## What to do
(a) According to the film synopsis, why does Darwan accept a marriage arranged by his family? Answer in one to three sentences.
(b) Carry on the film synopsis about Wendy and Darwan from the point where it stops.

═══ Source document ═══

Deeply distraught by the separation, Wendy wants to get away from New York City to visit her daughter Tasha (Grace Gummer, “The Homesman”), a college student who is working on a farm in Vermont, but doesn’t know how to drive. The driver of the taxi, Darwan Singh Tur (Ben Kingsley, “Ender’s Game”), a former college professor in India and now a part-time driving instructor who was the unwitting witness to the marital breakup, does. After he returns an envelope that Wendy left in his cab, Wendy hires him to provide driving lessons and soon discovers that he is a calming influence who has a lot to teach her other than how to put on the brakes.
Wendy’s devotion to the written word has restricted her willingness to challenge the outside world. Darwan leads her through her fears with patience and charm and encourages her to keep pursuing her goal even after she fails her driving test. During the lessons, however, he has to handle her road rage and lack of self-confidence as well as cope with his own incidents of racism coming from other motorists and pedestrians, one who refers to him as “Osama” and rips the turban from his head. Darwan is about to be married in a union arranged by his family according to Sikh tradition and tells Wendy that his family best knows his needs and that such a crucial decision should not be left to random choice.

═══ Data to examine ═══

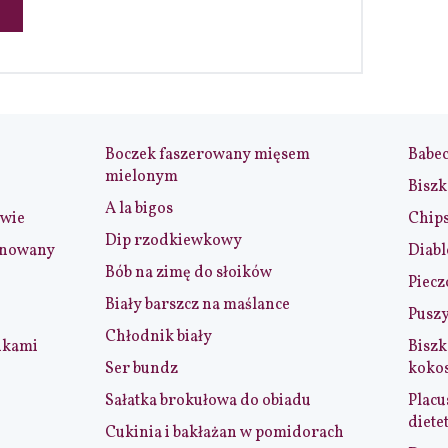
Boczek faszerowany mięsem
Babe
mielonym
Biszk
A la bigos
iwie
Chip
Dip rzodkiewkowy
ynowany
Diabl
Bób na zimę do słoików
Piecz
Biały barszcz na maślance
Puszy
Chłodnik biały
nkami
Biszk
Ser bundz
koko
Sałatka brokułowa do obiadu
Placu
diete
Cukinia i bakłażan w pomidorach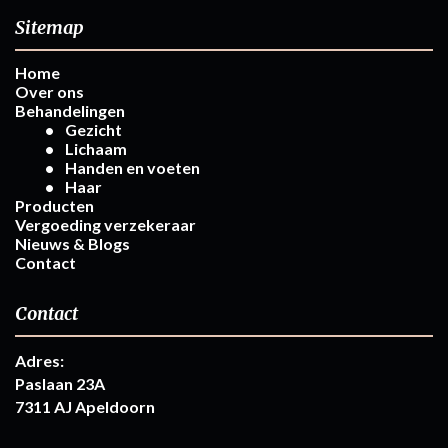
Sitemap
Home
Over ons
Behandelingen
Gezicht
Lichaam
Handen en voeten
Haar
Producten
Vergoeding verzekeraar
Nieuws & Blogs
Contact
Contact
Adres:
Paslaan 23A
7311 AJ Apeldoorn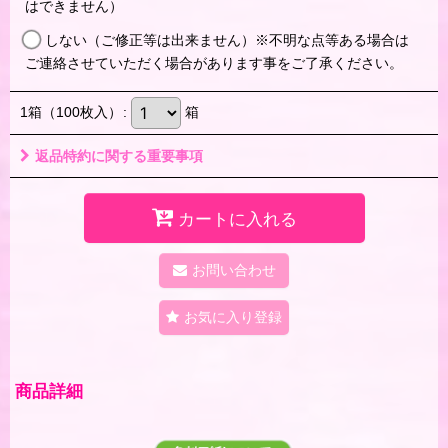
はできません）
しない（ご修正等は出来ません）※不明な点等ある場合は
ご連絡させていただく場合があります事をご了承ください。
1箱（100枚入）
:
箱
返品特約に関する重要事項
カートに入れる
お問い合わせ
お気に入り登録
商品詳細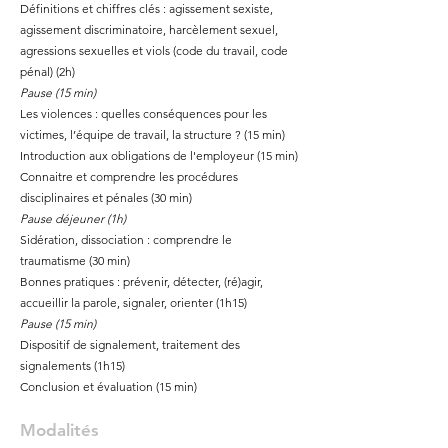
Définitions et chiffres clés : agissement sexiste,
agissement discriminatoire, harcèlement sexuel,
agressions sexuelles et viols (code du travail, code
pénal) (2h)
Pause (15 min)
Les violences : quelles conséquences pour les
victimes, l’équipe de travail, la structure ? (15 min)
Introduction aux obligations de l'employeur (15 min)
Connaitre et comprendre les procédures
disciplinaires et pénales (30 min)
Pause déjeuner (1h)
Sidération, dissociation : comprendre le
traumatisme (30 min)
Bonnes pratiques : prévenir, détecter, (ré)agir,
accueillir la parole, signaler, orienter (1h15)
Pause (15 min)
Dispositif de signalement, traitement des
signalements (1h15)
Conclusion et évaluation (15 min)
Modalités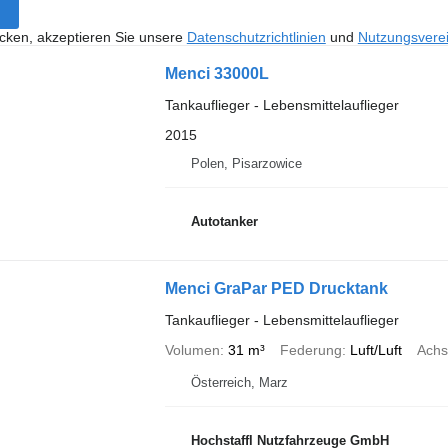
icken, akzeptieren Sie unsere
Datenschutzrichtlinien
und
Nutzungsvere
Menci 33000L
Tankauflieger - Lebensmittelauflieger
2015
Polen, Pisarzowice
Autotanker
Menci GraPar PED Drucktank
Tankauflieger - Lebensmittelauflieger
Volumen
31 m³
Federung
Luft/Luft
Achs
Österreich, Marz
Hochstaffl Nutzfahrzeuge GmbH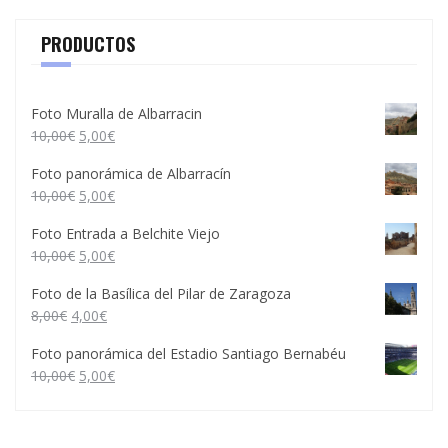
PRODUCTOS
Foto Muralla de Albarracin
10,00
€
5,00
€
Foto panorámica de Albarracín
10,00
€
5,00
€
Foto Entrada a Belchite Viejo
10,00
€
5,00
€
Foto de la Basílica del Pilar de Zaragoza
8,00
€
4,00
€
Foto panorámica del Estadio Santiago Bernabéu
10,00
€
5,00
€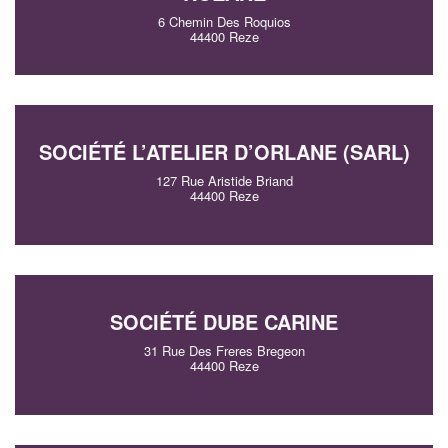
6 Chemin Des Roquios
44400 Reze
SOCIÉTÉ L’ATELIER D’ORLANE (SARL)
127 Rue Aristide Briand
44400 Reze
SOCIÉTÉ DUBE CARINE
31 Rue Des Freres Bregeon
44400 Reze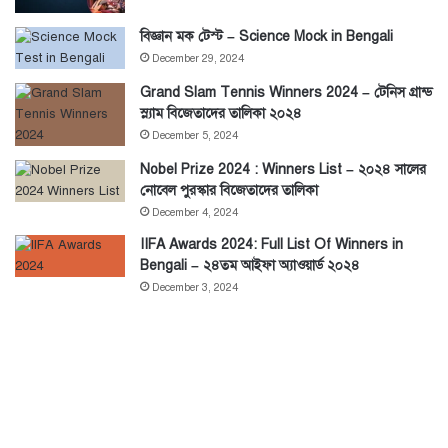
বিজ্ঞান মক টেস্ট – Science Mock in Bengali
December 29, 2024
Grand Slam Tennis Winners 2024 – টেনিস গ্রান্ড
স্ল্যাম বিজেতাদের তালিকা ২০২৪
December 5, 2024
Nobel Prize 2024 : Winners List – ২০২৪ সালের
নোবেল পুরস্কার বিজেতাদের তালিকা
December 4, 2024
IIFA Awards 2024: Full List Of Winners in
Bengali – ২৪তম আইফা অ্যাওয়ার্ড ২০২৪
December 3, 2024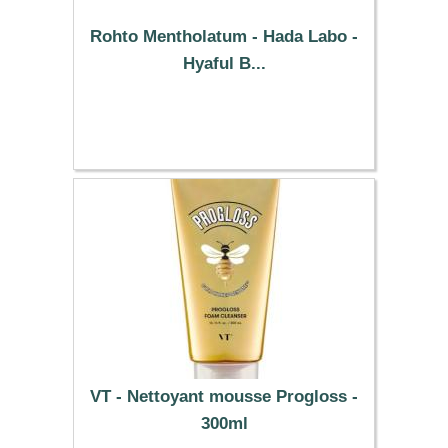
Rohto Mentholatum - Hada Labo -
Hyaful B...
35.69 €
VT - Nettoyant mousse Progloss -
300ml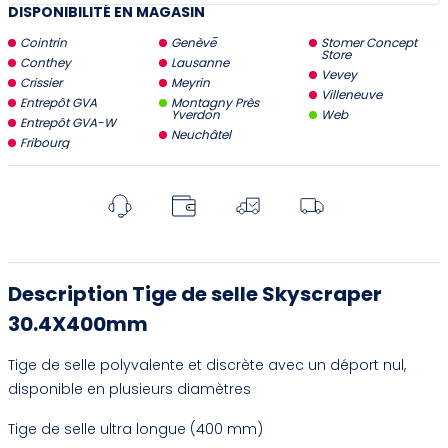
DISPONIBILITÉ EN MAGASIN
Cointrin
Genève
Stomer Concept
Store
Conthey
Lausanne
Vevey
Crissier
Meyrin
Villeneuve
Entrepôt GVA
Montagny Près
Yverdon
Web
Entrepôt GVA-W
Neuchâtel
Fribourg
Description Tige de selle Skyscraper
30.4X400mm
Tige de selle polyvalente et discrète avec un déport nul,
disponible en plusieurs diamètres
Tige de selle ultra longue (400 mm)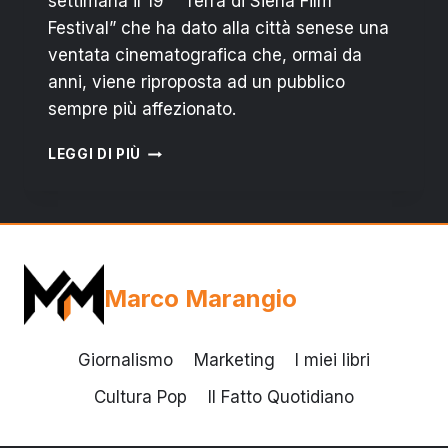
settimana il 19° “Terra di Siena Film
Festival” che ha dato alla città senese una
ventata cinematografica che, ormai da
anni, viene riproposta ad un pubblico
sempre più affezionato.
TERRA
LEGGI DI PIÙ
DI
SIENA
FILM
FESTIVAL:
“IO
E
Marco Marangio
LEI”,
IL
FILM
Giornalismo
Marketing
I miei libri
MAI
VISTO
Cultura Pop
Il Fatto Quotidiano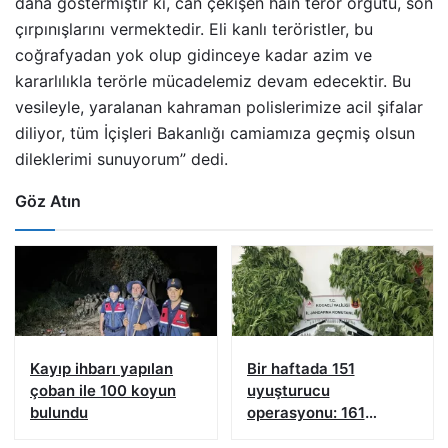
daha göstermiştir ki, can çekişen hain terör örgütü, son
çırpınışlarını vermektedir. Eli kanlı teröristler, bu
coğrafyadan yok olup gidinceye kadar azim ve
kararlılıkla terörle mücadelemiz devam edecektir. Bu
vesileyle, yaralanan kahraman polislerimize acil şifalar
diliyor, tüm İçişleri Bakanlığı camiamıza geçmiş olsun
dileklerimi sunuyorum” dedi.
Göz Atın
Kayıp ihbarı yapılan
Bir haftada 151
çoban ile 100 koyun
uyuşturucu
bulundu
operasyonu: 161
şüpheliye işlem yapıldı!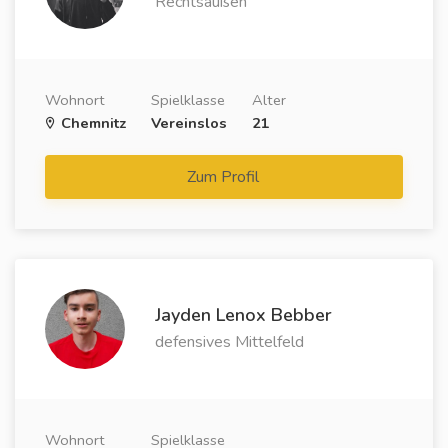
Rechtsaußen
Wohnort
Spielklasse
Alter
Chemnitz
Vereinslos
21
Zum Profil
Jayden Lenox Bebber
defensives Mittelfeld
Wohnort
Spielklasse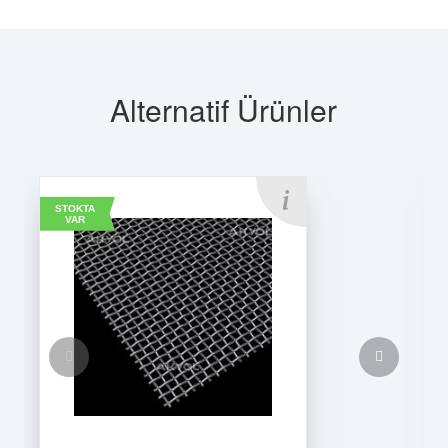
Alternatif Ürünler
STOKTA
VAR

═══

## Answers to the exercises
(a) Darwan tells Wendy that his family best knows his needs. He also says that so crucial a decision should not be left to random choice.

(b)
When his bride Jasleen (Sarita Choudhury, “The Hunger Games: Mockingjay – Part 2”) arrives from India, however, she is bewildered by her new environment, remains in the apartment, fearful of meeting people and her fears are confirmed when Darwan seems troubled over her lack of education. It is a time of transition for both of them and it will call upon all their resources of patience, tolerance, and understanding to see it through. Learning to Drive is marked by outstanding performances by Clarkson and Kingsley who bring a special understanding to their roles and put us in touch with the beauty of sharing who we are with others, even when it is uncomfortable to do so.